Gratitude doesn’t fix life’s problems — it changes how we meet them.
My dad passed away recently. He was ninety-one, and he’d just returned from visiting family – the people who meant the most to him. He was in his own bed, and he passed peacefully in his sleep. I can’t imagine a better ending to a long, full life, and that thought has been a quiet anchor for me these past few weeks.
Since he passed, so many people have asked how I’m doing. My most honest answer is that I’m tired – emotionally and physically – and I know I’ll need time and space to process. Even though these past weeks have been difficult, the one thing I keep coming back to is gratitude.
It’s made me realize how powerful gratitude can be when life reminds you how little control you really have. This month has brought back memories of other times when gratitude carried me through difficult chapters – not because it made anything easier, but because it helped me stay steady and clear.
When Gratitude Becomes a Lifeline
When I was diagnosed with breast cancer a few years ago, gratitude grounded me more than anything else: gratitude that we’d caught it early, that treatment was close by, and that there was so much reassuring information available. Focusing on those things didn’t erase the fear, but it gave me something solid to hold onto – a perspective that helped me move through the uncertainty with more calm and trust.
And when one of my children went through a difficult time, gratitude became my lifeline – not because it changed what was happening, but because it helped me stay focused on the few things that were still good and stabilizing.
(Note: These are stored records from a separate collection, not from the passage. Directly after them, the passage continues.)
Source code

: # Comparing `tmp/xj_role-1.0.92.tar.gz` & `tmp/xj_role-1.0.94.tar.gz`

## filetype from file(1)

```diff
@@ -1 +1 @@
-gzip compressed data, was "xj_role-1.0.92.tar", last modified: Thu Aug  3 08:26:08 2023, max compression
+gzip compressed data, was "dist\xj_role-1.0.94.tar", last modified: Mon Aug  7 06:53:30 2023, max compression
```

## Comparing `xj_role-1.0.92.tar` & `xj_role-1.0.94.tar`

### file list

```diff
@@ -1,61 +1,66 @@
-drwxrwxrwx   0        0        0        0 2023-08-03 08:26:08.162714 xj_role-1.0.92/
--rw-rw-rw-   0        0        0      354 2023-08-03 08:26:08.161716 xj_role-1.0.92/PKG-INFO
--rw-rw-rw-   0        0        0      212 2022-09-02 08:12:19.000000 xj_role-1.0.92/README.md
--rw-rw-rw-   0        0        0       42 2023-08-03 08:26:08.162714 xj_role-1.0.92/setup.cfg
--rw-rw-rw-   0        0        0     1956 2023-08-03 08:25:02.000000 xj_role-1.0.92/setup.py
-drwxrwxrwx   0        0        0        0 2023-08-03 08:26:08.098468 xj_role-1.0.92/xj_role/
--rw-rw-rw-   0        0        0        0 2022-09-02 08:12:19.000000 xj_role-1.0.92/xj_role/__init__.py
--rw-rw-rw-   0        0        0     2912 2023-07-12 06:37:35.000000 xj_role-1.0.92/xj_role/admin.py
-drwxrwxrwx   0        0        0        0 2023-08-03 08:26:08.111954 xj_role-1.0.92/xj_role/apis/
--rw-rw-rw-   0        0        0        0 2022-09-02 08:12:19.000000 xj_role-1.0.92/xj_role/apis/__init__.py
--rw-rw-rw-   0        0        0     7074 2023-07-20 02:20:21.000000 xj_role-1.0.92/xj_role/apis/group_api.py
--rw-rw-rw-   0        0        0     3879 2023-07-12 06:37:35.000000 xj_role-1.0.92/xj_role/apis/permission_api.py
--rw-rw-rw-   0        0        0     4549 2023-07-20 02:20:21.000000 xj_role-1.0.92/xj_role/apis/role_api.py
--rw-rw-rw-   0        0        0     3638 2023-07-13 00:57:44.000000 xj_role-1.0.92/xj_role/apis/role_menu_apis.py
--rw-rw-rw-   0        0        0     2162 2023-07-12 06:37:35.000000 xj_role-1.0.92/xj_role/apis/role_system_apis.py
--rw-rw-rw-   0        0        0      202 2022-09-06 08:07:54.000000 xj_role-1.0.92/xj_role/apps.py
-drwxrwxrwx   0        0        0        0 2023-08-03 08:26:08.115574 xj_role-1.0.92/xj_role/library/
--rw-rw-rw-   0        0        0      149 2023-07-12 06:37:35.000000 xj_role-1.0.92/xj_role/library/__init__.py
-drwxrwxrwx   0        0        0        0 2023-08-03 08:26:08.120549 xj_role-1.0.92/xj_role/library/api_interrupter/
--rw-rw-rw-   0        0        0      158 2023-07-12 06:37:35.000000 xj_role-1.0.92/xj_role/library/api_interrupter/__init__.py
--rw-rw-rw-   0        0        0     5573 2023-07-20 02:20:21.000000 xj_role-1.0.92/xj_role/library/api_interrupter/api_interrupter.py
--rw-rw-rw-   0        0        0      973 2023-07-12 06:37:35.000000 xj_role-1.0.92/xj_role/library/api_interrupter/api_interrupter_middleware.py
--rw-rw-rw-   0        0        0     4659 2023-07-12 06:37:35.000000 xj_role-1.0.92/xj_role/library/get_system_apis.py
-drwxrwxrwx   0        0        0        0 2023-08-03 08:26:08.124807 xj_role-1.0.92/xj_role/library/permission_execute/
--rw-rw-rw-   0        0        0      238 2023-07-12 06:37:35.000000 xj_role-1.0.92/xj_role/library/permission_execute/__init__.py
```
It also brings to mind a moment during one of our Positive Intelligence classes with Shirzad Chamine. There had just been a bombing overseas – a terrible tragedy – and someone asked how the Sage perspective could possibly apply in a situation like that. Shirzad said something that has stayed with me: the Sage doesn’t gloss over hard things or pretend everything’s okay. It simply looks for the gift or opportunity hidden within the situation, not to deny the pain, but to help us find within ourselves the energy and response that will most serve.
Responding Instead of Reacting
That, I’ve realized, is what gratitude does. It doesn’t fix anything. It just helps you stay present so you can respond effectively instead of spiraling into anger, resentment, or helplessness.
And lately, with everything happening in the world, that feels especially important. It’s so easy to get swept up in fear, outrage, and mistrust. Every headline seems designed to provoke an emotional reaction. But at the same time, I’m deeply grateful for something I see all around me: people trying, in their own ways, to make things better. Even when our beliefs differ, most people are motivated by a desire to help, to protect, or to heal. And many have invested deeply in their own personal growth, learning how to stay grounded and open even when perspectives clash. That kind of emotional maturity gives me hope.
I’ve also been thinking about how gratitude amplifies the smallest acts of goodness. Sometimes it’s a kind word, a moment of listening, or simply staying calm when everyone else is tense. I’ve seen those moments make a real difference — easing fear, shifting energy, helping someone feel seen. Gratitude reminds me that those small choices matter far more than we realize.
There’s also a kind of quiet awe in gratitude, the way it makes you pause over something small and realize it’s enough.
What I’m Really Grateful for This Year
So this Thanksgiving, my gratitude isn’t for what’s easy. It’s for what helps me stay grounded when life isn’t — for the perspective that lets me see beauty alongside loss, and goodness alongside chaos. That’s what I think gratitude really is: the steady force that helps us keep creating good, even when the world feels uncertain.